▶ _HOW TO COMPLETE THIS TASK_
In the entries below, find the line containing "leitung XTREME MAC", then copy it and every later line exactly, ending with the last line.

[Source data]
※
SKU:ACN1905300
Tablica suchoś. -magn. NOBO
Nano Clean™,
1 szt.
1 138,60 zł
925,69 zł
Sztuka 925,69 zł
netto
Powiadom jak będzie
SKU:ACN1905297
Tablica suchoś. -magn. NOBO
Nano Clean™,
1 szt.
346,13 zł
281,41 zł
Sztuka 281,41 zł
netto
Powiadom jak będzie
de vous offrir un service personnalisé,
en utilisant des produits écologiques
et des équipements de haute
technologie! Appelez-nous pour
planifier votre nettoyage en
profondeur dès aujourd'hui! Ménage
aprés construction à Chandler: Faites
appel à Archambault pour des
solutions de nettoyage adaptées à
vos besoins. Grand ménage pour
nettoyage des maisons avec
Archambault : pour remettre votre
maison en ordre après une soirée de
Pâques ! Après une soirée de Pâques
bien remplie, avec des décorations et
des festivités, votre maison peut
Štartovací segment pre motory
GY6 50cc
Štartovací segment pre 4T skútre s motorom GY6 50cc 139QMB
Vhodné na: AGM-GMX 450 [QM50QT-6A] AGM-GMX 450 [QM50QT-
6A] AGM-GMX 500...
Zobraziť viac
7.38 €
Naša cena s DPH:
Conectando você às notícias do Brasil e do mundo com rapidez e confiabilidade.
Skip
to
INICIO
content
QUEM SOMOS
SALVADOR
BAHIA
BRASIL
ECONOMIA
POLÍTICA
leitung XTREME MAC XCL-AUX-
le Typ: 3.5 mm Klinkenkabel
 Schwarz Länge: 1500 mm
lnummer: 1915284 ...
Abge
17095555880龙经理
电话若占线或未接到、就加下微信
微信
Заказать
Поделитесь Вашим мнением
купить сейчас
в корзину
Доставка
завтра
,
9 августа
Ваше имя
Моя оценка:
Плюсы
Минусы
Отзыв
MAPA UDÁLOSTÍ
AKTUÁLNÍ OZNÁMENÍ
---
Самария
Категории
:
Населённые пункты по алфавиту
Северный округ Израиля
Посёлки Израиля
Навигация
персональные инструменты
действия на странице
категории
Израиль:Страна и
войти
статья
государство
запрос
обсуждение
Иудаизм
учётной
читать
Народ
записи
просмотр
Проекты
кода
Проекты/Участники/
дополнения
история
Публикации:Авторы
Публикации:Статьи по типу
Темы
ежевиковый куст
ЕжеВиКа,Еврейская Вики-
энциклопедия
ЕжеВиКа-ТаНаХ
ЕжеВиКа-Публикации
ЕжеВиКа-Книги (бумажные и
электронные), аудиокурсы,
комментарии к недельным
※
▶ _WORKED SOLUTION_
leitung XTREME MAC XCL-AUX-
le Typ: 3.5 mm Klinkenkabel
 Schwarz Länge: 1500 mm
lnummer: 1915284 ...
Abge
17095555880龙经理
电话若占线或未接到、就加下微信
微信
Заказать
Поделитесь Вашим мнением
купить сейчас
в корзину
Доставка
завтра
,
9 августа
Ваше имя
Моя оценка:
Плюсы
Минусы
Отзыв
MAPA UDÁLOSTÍ
AKTUÁLNÍ OZNÁMENÍ
---
Самария
Категории
:
Населённые пункты по алфавиту
Северный округ Израиля
Посёлки Израиля
Навигация
персональные инструменты
действия на странице
категории
Израиль:Страна и
войти
статья
государство
запрос
обсуждение
Иудаизм
учётной
читать
Народ
записи
просмотр
Проекты
кода
Проекты/Участники/
дополнения
история
Публикации:Авторы
Публикации:Статьи по типу
Темы
ежевиковый куст
ЕжеВиКа,Еврейская Вики-
энциклопедия
ЕжеВиКа-ТаНаХ
ЕжеВиКа-Публикации
ЕжеВиКа-Книги (бумажные и
электронные), аудиокурсы,
комментарии к недельным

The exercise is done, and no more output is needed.